#### Exercise
Write down exactly the lines of the records below, beginning with the first and ending with the line that includes "damaged. Maintaining a".

#### Recorded data
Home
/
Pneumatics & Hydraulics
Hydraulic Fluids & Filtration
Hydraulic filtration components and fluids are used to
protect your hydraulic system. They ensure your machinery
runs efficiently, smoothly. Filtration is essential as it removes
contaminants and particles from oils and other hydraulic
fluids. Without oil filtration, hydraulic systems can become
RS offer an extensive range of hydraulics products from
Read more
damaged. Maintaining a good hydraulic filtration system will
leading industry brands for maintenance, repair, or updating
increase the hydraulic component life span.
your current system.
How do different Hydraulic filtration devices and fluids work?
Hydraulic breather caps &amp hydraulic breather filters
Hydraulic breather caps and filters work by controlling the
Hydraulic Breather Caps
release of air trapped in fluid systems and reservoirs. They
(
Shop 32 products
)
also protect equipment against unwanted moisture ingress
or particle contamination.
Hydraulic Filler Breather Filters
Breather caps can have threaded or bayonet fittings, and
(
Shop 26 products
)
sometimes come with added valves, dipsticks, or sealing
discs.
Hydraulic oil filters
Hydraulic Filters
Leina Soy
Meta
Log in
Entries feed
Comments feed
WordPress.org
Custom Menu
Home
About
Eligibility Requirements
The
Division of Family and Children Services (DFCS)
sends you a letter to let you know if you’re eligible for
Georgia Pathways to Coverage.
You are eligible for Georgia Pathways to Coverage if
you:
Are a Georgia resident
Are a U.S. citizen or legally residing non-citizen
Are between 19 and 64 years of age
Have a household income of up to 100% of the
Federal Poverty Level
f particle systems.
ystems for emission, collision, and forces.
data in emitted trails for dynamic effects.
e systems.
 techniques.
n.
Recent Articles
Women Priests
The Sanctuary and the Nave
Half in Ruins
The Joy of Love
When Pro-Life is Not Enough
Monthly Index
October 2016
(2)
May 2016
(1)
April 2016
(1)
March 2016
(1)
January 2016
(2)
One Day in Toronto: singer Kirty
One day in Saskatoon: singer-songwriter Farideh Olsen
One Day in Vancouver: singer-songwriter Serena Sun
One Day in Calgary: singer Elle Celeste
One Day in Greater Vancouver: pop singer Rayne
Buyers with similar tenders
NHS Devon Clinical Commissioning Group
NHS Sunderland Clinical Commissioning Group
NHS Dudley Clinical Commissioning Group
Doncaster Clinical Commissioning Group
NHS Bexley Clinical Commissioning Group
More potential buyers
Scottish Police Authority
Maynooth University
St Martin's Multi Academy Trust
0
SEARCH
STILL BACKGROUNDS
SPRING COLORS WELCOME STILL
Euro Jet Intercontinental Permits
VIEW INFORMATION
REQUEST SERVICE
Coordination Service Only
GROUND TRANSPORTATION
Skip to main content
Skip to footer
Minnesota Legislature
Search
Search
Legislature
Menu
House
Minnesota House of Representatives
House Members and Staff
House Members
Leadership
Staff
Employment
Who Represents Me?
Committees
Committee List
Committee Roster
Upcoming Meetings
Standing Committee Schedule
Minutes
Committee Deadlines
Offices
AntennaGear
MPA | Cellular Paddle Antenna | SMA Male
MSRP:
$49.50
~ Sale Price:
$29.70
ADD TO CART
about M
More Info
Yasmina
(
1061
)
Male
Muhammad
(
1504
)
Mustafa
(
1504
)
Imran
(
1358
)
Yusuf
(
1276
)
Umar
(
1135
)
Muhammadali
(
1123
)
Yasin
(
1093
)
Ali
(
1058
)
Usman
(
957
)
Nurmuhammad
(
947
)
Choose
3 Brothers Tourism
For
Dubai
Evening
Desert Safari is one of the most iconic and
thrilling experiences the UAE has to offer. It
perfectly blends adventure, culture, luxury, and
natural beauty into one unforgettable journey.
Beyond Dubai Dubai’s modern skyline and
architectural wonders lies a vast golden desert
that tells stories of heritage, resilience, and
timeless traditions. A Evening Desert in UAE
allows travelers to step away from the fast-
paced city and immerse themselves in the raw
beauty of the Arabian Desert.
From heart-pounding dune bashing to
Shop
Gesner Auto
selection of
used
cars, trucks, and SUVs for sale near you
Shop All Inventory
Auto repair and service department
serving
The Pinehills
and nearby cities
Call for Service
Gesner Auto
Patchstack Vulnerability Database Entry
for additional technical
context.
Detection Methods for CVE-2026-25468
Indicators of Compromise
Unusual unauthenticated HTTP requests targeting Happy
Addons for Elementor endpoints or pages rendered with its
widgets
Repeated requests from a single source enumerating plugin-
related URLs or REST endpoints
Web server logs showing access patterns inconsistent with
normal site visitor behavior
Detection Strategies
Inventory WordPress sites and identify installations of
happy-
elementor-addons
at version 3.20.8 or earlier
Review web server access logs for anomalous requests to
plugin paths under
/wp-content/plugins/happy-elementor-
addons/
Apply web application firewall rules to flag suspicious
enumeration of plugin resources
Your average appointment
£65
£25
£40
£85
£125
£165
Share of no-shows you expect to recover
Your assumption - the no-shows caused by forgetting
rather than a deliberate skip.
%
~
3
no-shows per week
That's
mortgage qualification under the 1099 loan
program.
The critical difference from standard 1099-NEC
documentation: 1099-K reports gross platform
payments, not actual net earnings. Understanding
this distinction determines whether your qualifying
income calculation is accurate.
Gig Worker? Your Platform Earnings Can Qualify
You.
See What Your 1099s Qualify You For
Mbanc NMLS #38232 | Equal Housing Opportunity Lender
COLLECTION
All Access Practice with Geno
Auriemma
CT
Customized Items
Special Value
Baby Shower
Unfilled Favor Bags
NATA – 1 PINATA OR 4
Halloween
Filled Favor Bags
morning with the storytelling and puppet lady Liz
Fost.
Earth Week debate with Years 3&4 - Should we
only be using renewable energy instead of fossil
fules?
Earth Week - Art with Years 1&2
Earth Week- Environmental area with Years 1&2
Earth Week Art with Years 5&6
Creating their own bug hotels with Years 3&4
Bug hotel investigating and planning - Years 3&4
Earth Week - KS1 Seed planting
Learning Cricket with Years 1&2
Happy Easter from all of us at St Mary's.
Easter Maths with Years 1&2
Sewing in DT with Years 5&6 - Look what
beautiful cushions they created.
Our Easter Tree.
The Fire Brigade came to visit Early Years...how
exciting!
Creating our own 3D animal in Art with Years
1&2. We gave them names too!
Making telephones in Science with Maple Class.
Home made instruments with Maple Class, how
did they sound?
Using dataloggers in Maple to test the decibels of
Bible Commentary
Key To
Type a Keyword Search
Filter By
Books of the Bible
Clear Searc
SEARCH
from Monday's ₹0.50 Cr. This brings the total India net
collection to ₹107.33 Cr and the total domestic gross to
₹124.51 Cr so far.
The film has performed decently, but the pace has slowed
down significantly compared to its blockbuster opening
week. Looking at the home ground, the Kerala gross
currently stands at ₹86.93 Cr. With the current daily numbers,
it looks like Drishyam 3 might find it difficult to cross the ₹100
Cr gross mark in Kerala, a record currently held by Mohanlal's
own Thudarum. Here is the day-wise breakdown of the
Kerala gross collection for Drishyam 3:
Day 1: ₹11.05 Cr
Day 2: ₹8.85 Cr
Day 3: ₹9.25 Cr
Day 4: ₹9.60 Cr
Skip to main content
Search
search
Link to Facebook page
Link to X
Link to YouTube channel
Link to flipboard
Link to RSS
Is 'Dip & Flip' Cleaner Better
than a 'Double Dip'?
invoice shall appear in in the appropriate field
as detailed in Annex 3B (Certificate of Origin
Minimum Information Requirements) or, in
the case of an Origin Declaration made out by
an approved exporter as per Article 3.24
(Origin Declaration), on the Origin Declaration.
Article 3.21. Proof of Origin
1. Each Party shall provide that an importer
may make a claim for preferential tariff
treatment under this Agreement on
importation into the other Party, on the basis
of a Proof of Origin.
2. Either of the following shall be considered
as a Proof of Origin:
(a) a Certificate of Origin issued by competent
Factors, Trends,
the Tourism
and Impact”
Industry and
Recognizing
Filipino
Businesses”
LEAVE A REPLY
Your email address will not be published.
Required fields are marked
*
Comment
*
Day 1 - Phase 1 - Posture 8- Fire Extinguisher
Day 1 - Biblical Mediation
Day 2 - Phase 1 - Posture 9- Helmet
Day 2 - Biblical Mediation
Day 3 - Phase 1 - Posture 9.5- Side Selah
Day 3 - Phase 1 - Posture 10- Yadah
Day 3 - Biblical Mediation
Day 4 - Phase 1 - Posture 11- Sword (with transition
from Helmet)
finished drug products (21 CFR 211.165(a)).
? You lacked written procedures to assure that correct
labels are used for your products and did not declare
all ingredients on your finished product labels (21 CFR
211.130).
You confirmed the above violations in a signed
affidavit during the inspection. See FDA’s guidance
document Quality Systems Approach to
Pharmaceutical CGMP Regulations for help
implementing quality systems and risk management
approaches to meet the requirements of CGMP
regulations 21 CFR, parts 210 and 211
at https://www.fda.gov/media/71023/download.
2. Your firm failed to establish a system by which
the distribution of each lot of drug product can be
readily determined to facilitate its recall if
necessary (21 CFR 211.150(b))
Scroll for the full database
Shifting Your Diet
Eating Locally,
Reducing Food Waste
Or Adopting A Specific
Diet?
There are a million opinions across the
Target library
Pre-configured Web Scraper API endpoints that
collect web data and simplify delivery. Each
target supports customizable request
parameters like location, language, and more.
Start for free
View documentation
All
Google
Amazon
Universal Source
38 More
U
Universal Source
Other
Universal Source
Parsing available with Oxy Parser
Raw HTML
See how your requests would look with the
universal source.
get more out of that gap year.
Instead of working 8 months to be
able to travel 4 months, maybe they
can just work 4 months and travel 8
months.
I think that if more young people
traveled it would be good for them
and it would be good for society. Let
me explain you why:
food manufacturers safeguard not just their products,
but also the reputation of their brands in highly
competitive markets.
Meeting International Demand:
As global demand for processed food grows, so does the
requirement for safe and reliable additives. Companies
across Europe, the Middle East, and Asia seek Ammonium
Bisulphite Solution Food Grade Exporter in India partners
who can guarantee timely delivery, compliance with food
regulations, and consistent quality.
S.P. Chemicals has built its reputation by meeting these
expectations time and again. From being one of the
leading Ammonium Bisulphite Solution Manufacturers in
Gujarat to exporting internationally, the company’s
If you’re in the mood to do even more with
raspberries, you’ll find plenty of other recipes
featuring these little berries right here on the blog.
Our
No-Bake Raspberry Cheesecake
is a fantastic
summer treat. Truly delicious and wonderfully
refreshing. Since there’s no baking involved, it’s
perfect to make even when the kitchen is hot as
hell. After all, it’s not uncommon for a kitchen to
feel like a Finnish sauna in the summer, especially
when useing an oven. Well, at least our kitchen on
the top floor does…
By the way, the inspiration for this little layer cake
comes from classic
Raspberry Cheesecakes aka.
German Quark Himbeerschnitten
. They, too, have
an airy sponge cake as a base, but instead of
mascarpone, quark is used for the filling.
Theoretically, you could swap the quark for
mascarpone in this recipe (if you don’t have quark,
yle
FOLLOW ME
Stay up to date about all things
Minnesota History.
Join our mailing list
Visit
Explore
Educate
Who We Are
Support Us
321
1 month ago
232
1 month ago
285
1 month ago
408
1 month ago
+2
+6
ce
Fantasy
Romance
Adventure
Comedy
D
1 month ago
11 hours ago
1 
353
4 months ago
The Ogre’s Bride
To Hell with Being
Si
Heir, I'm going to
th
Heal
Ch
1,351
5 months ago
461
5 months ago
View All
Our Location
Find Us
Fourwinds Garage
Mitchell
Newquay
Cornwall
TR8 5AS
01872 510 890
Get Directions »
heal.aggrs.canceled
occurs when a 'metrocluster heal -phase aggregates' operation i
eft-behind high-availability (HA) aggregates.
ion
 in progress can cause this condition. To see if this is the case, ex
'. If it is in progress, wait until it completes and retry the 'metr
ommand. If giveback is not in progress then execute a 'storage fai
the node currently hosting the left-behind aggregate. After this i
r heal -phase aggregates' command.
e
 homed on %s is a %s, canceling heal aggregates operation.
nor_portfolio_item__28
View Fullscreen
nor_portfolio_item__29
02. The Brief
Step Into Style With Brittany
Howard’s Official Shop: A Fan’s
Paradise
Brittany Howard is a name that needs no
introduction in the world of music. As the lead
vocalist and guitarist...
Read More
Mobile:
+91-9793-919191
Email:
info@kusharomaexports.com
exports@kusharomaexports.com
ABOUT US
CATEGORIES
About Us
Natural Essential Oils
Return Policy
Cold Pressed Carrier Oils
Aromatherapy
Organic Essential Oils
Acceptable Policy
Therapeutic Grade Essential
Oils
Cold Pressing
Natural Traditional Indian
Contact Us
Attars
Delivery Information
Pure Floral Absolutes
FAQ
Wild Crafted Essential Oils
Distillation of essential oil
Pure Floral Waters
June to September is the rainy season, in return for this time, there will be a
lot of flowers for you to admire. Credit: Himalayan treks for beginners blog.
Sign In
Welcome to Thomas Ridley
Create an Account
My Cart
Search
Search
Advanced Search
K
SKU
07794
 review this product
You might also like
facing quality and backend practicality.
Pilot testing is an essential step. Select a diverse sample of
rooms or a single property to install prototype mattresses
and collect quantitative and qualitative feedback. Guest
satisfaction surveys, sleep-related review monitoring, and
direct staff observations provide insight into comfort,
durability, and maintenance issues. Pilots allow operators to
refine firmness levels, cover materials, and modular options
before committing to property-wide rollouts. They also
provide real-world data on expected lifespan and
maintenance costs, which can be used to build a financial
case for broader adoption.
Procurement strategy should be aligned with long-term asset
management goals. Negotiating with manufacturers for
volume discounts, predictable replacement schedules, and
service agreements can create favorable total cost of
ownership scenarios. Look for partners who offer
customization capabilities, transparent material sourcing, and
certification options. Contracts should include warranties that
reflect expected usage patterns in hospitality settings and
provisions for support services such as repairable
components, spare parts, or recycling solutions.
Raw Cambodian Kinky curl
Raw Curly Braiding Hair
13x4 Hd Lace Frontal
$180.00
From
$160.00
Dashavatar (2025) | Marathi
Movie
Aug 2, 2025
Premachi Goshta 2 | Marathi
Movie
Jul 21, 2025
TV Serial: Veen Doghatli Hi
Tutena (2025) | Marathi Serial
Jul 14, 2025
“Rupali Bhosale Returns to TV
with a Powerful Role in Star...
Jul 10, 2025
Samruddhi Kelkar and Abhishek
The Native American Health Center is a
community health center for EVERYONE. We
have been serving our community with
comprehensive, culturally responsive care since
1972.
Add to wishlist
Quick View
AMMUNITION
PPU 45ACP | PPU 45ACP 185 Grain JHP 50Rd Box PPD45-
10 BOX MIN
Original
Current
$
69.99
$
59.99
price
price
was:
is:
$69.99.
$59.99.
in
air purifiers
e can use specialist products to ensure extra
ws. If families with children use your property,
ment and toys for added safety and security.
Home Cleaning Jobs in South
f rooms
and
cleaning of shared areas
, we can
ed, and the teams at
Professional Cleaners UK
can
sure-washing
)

#### Result
Home
/
Pneumatics & Hydraulics
Hydraulic Fluids & Filtration
Hydraulic filtration components and fluids are used to
protect your hydraulic system. They ensure your machinery
runs efficiently, smoothly. Filtration is essential as it removes
contaminants and particles from oils and other hydraulic
fluids. Without oil filtration, hydraulic systems can become
RS offer an extensive range of hydraulics products from
Read more
damaged. Maintaining a good hydraulic filtration system will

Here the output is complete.